Comment 4 for bug 1640407

Revision history for this message
OpenStack Infra (hudson-openstack) wrote : Fix merged to tripleo-heat-templates (master)

Reviewed: https://review.openstack.org/395454
Committed: https://git.openstack.org/cgit/openstack/tripleo-heat-templates/commit/?id=dde12b075ff51d4def4f49e635dd390a7f1f2cac
Submitter: Jenkins
Branch: master

commit dde12b075ff51d4def4f49e635dd390a7f1f2cac
Author: Michele Baldessari <email address hidden>
Date: Wed Nov 9 09:05:08 2016 +0100

    Fix race during major-upgrade-pacemaker step

    Currently when we call the major-upgrade step we do the following:
    """
    ...
    if [[ -n $(is_bootstrap_node) ]]; then
        check_clean_cluster
    fi
    ...
    if [[ -n $(is_bootstrap_node) ]]; then
        migrate_full_to_ng_ha
    fi
    ...
    for service in $(services_to_migrate); do
        manage_systemd_service stop "${service%%-clone}"
        ...
    done
    """

    The problem with the above code is that it is open to the following race
    condition:
    1. Code gets run first on a non-bootstrap controller node so we start
    stopping a bunch of services
    2. Pacemaker notices will notice that services are down and will mark
    the service as stopped
    3. Code gets run on the bootstrap node (controller-0) and the
    check_clean_cluster function will fail and exit
    4. Eventually also the script on the non-bootstrap controller node will
    timeout and exit because the cluster never shut down (it never actually
    started the shutdown because we failed at 3)

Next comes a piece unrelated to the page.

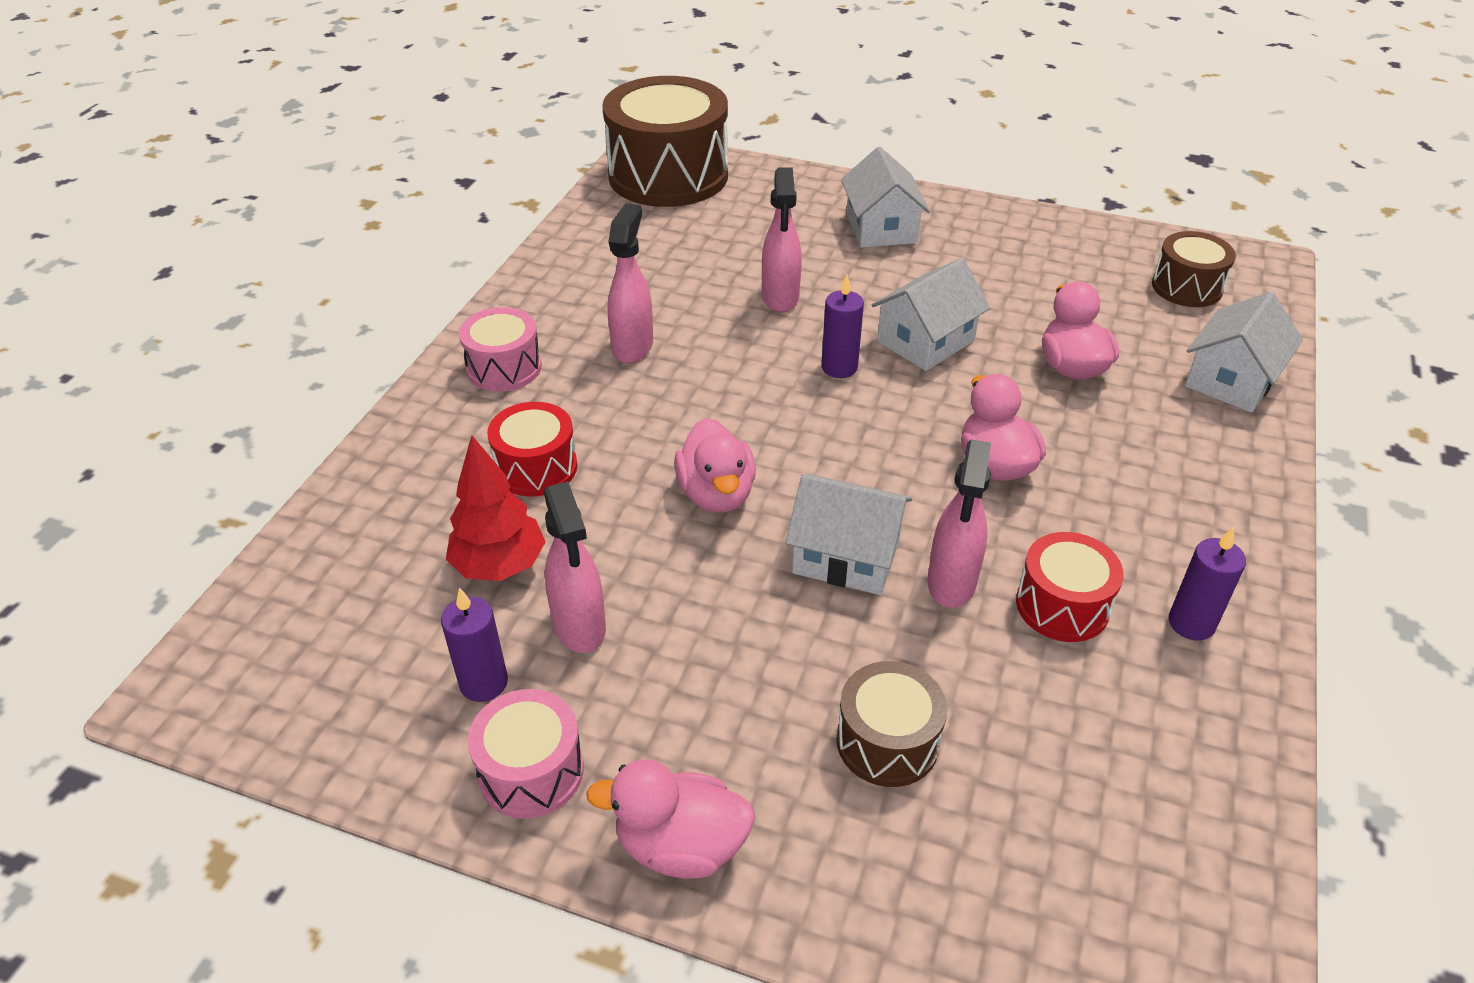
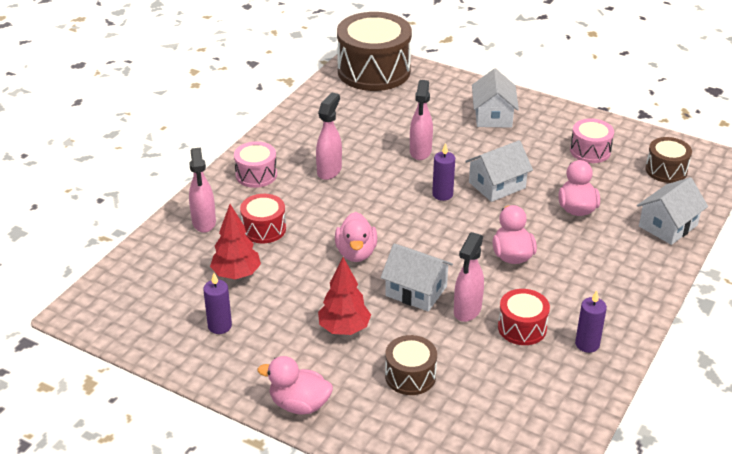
camera: 10 degrees right, 5 degrees down
(531, 771) = (236, 366): pink drum -> pink drum (590, 151)
(580, 627) = (271, 307): pink spray bottle -> pink spray bottle (204, 223)
(732, 654) = (344, 329): none -> red tree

    Let's make sure we first only call the HA NG migration step as a
    separate heat step. Only afterwards we start shutting down the systemd
    services on all nodes.

    We also need to move the STONITH_STATE variable into a file because it
    is being used across two different scripts (1 and 2) and we need to
    store that state.

    Co-Authored-By: Athlan-Guyot Sofer <email address hidden>

    Closes-Bug: #1640407
    Change-Id: Ifb9b9e633fcc77604cca2590071656f4b2275c60